(EXERCISE BRIEF): Print the lines of the records below, starting with the line that contains "August 3, 2026" and continuing through the last line of the records. Leave out the pictures.
Content starts
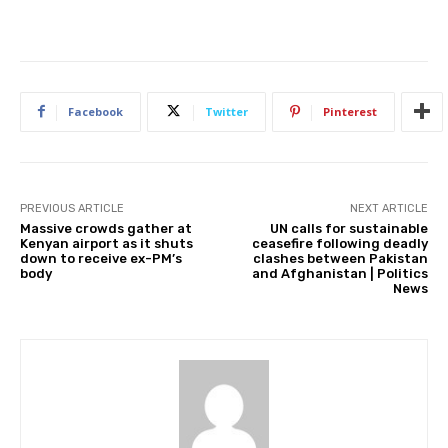
Facebook
Twitter
Pinterest
PREVIOUS ARTICLE
NEXT ARTICLE
Massive crowds gather at
UN calls for sustainable
Kenyan airport as it shuts
ceasefire following deadly
down to receive ex-PM’s
clashes between Pakistan
body
and Afghanistan | Politics
News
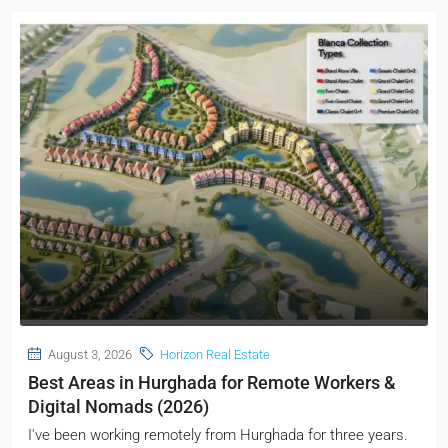
August 3, 2026
Horizon Real Estate
Best Areas in Hurghada for Remote Workers &
Digital Nomads (2026)
I've been working remotely from Hurghada for three years.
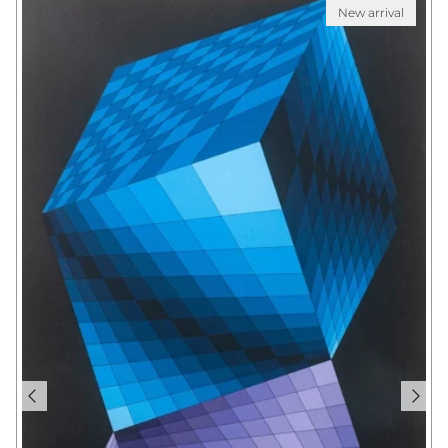
New arrival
Content ends
(EXERCISE OUTPUT):
August 3, 2026
Horizon Real Estate
Best Areas in Hurghada for Remote Workers &
Digital Nomads (2026)
I've been working remotely from Hurghada for three years.
New arrival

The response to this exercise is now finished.